Dijsselbloem kijk met „gemengde gevoelens” naar de Nederlands-Vlaamse delegatie die deze maand op handelsmissie in het Amerikaanse Phoenix was, om er de investeringsmogelijkheden te verkennen. „Ik zag veel vrolijke gezichten, maar ik werd somber van de ministers en minister-presidenten die daar zo trots bij grote Nederlandse investeringen in het buitenland stonden. Wanneer is de volgende grote investeringsronde in Europa of Nederland, vroeg ik me af.”
Lees ook
Dankzij de dorstige chipindustrie herrijst de Amerikaanse stad Phoenix uit zijn as
Stimuleringspakketten
Nederland laat zich de kaas van het brood eten, vindt Tjin-A-Tsoi. „We worden niet alleen door de Amerikanen ingehaald. Ik kom net terug uit Dubai; in de Verenigde Arabische Emiraten, Zuid-Korea, Japan, maar ook in China wordt onvoorstelbaar geïnvesteerd. Internationale investeerders kijken dan toch op een globale schaal.”
Europa moet volgens Dijsselbloem een antwoord verzinnen op grote stimuleringspakketten in het buitenland, zoals de miljardenimpuls van de Amerikaanse Inflation Reduction Act.
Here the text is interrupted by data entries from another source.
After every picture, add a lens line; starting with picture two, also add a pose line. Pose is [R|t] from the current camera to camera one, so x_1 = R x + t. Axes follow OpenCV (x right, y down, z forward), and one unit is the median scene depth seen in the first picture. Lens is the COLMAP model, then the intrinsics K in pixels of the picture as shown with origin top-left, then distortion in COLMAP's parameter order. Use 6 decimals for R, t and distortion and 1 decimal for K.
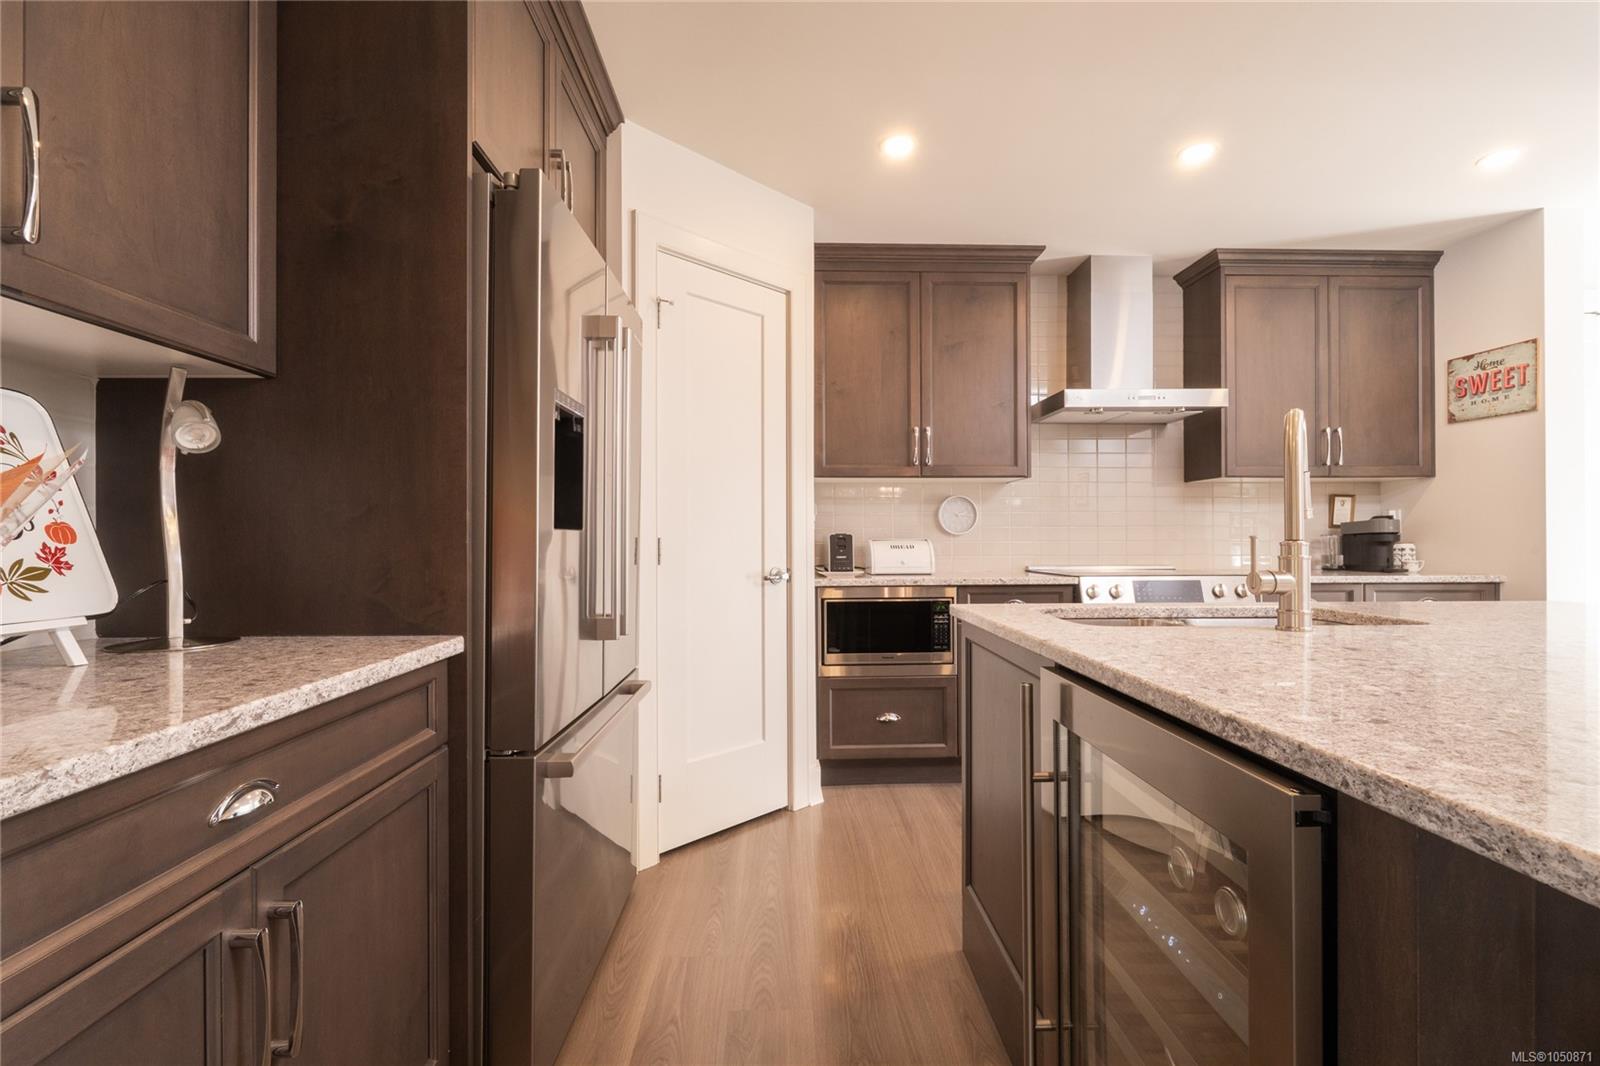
lens RADIAL K [[709.4, 0, 804.7], [0, 709.4, 536.2], [0, 0, 1]] dist [-0.000344, -0.000133]
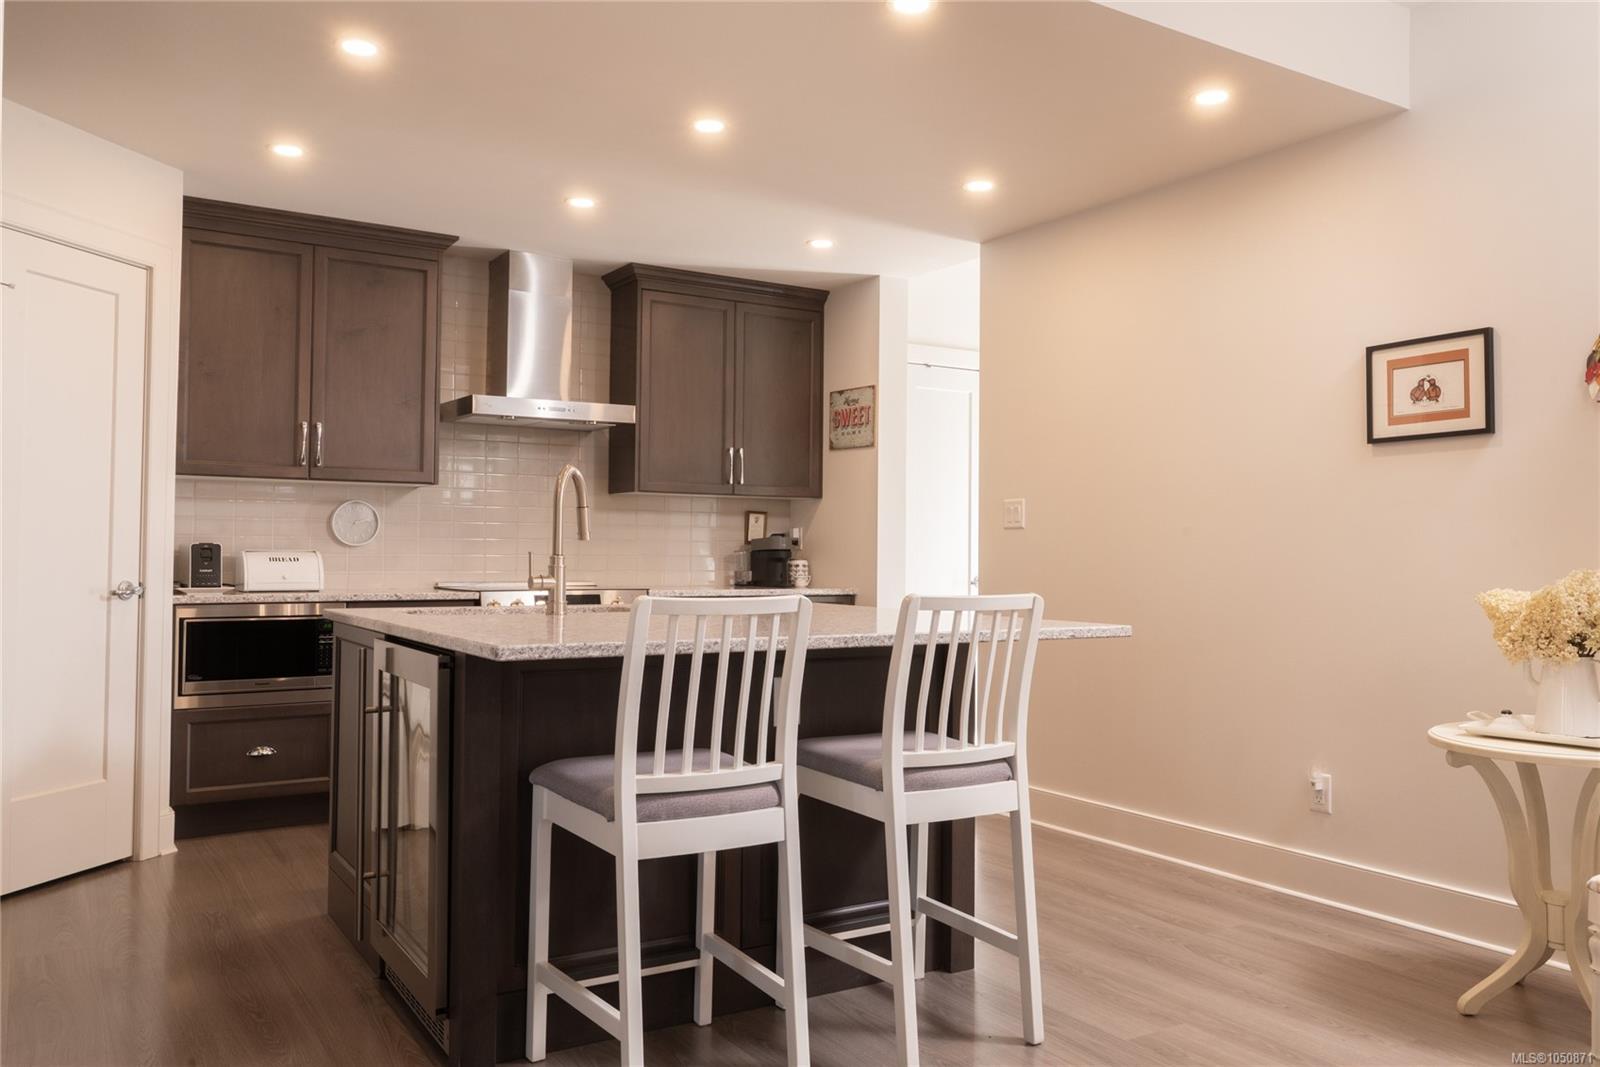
lens RADIAL K [[1219.9, 0, 814.2], [0, 1219.9, 517.6], [0, 0, 1]] dist [0.000935, 0.000908]
pose [[0.858735, 0.025784, 0.511770, -0.071589], [-0.013941, 0.999539, -0.026967, -0.004706], [-0.512230, 0.016023, 0.858699, -0.625432]]
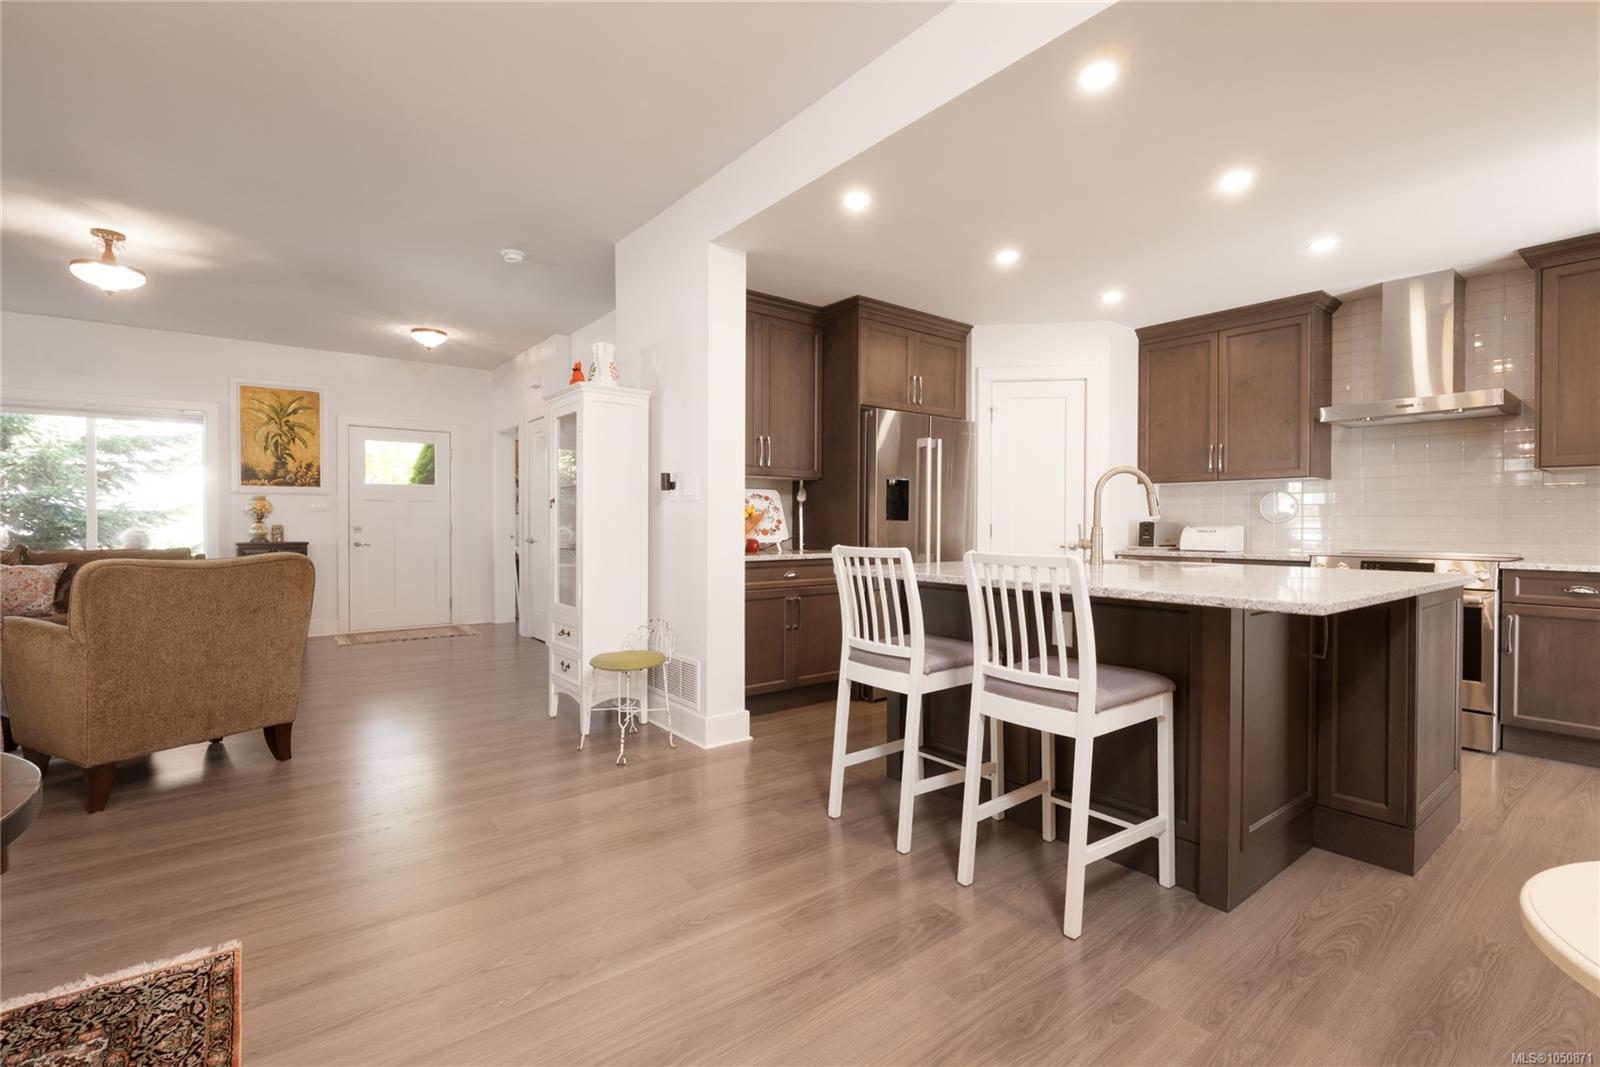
lens RADIAL K [[727.2, 0, 806.1], [0, 727.2, 525.2], [0, 0, 1]] dist [-0.001214, -0.000281]
pose [[0.601725, 0.008114, -0.798662, 0.841181], [-0.003111, 0.999965, 0.007815, -0.005854], [0.798697, -0.002218, 0.601729, -0.502381]]
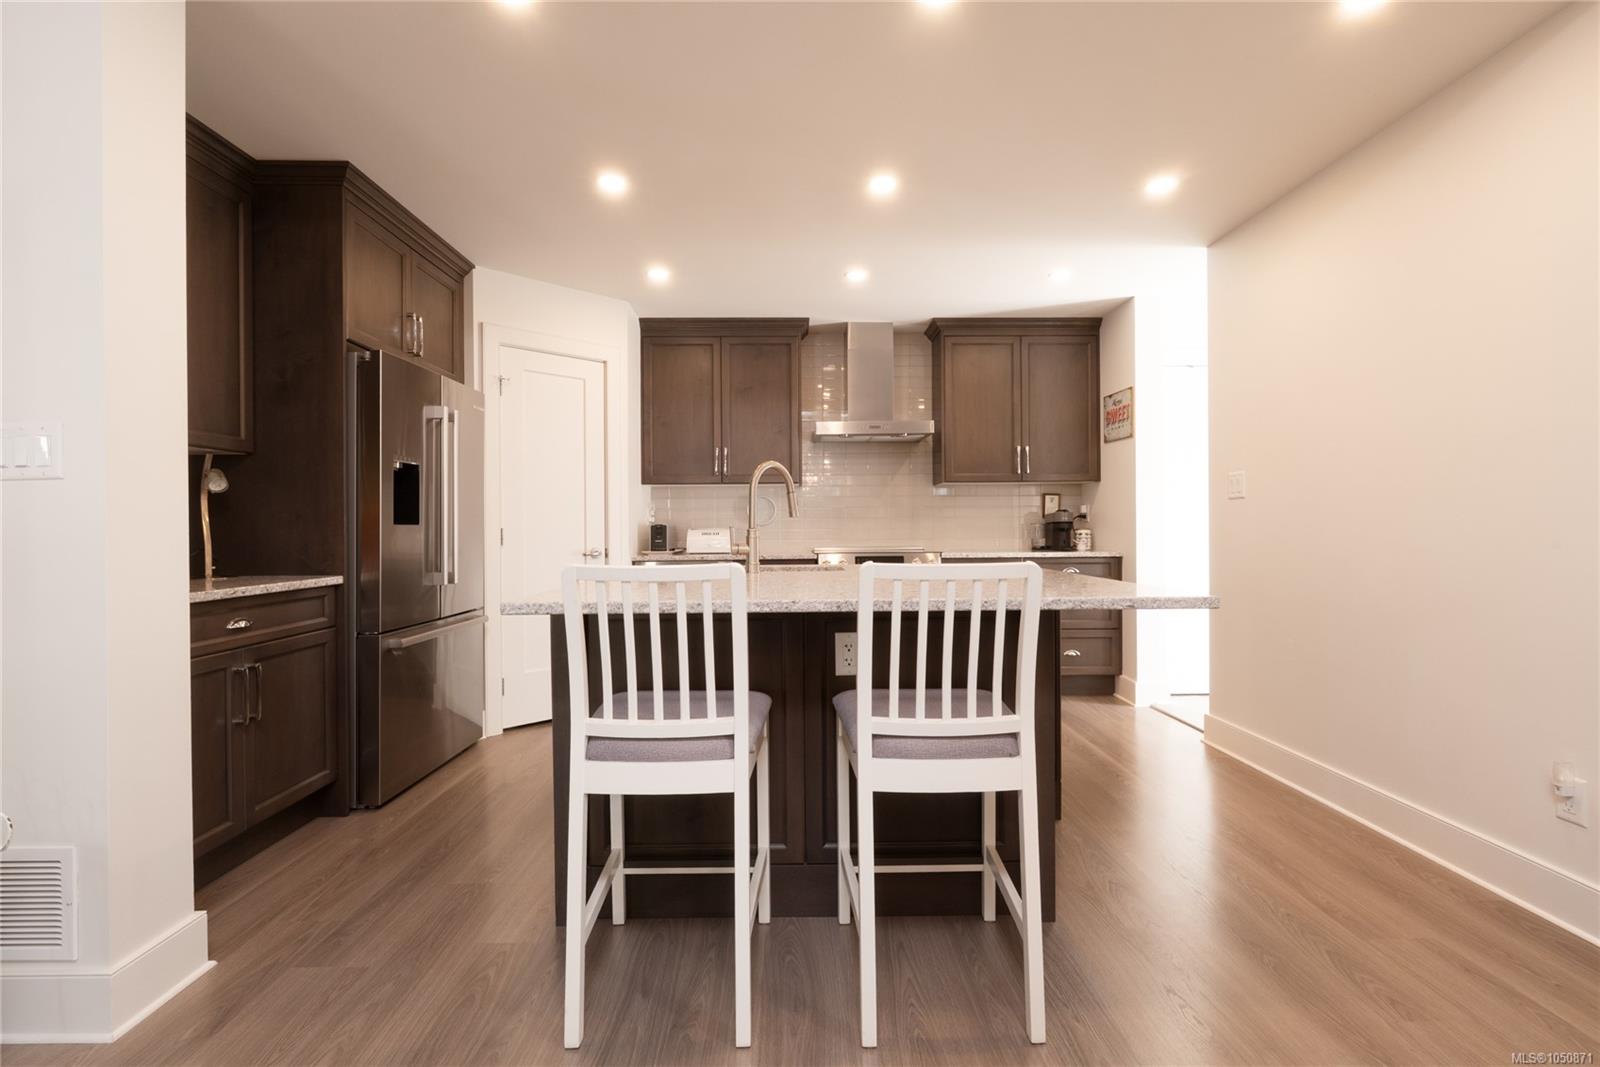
lens RADIAL K [[727.2, 0, 806.1], [0, 727.2, 525.2], [0, 0, 1]] dist [-0.001214, -0.000281]
pose [[0.999942, -0.004265, -0.009922, 0.357771], [0.004272, 0.999991, 0.000661, -0.001823], [0.009919, -0.000704, 0.999951, -0.446120]]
Liever zou hij geen concurrentieoorlog met subsidies zien, zegt hij, „maar het gebeurt gewoon.”
Nederland telt aardig wat start-ups, maar het aantal nieuwe bedrijfjes dat met succes doorgroeit, is beperkt. De financiering van deze scale-ups hoeft echt niet alleen uit subsidiepotjes te komen, zegt Dijsselbloem. Volgens hem kunnen investeerders ook gelokt worden met fiscale maatregelen of door slimmer gebruik van de Europese kapitaalmarkten – die zijn nu nog te gefragmenteerd, volgens de Brainport-voorzitter. „De Amerikaanse economie wordt voor driekwart gefinancierd vanuit kapitaalmarkten. Europa is het spiegelbeeld: hier wordt de economie voor 80 procent gefinancierd door banken. Klop je er als hightechbedrijf met groeipotentie bij aan, dan zeggen ze: we kennen je technologie niet en we kennen je markt niet, want die bestaat nog niet. We kennen jouw klanten niet, want die bestaan ook nog niet. Dus ga maar naar iemand anders die het risico wil dragen en wil participeren. Daarvan is het aanbod in Europa veel kleiner dan in de VS.”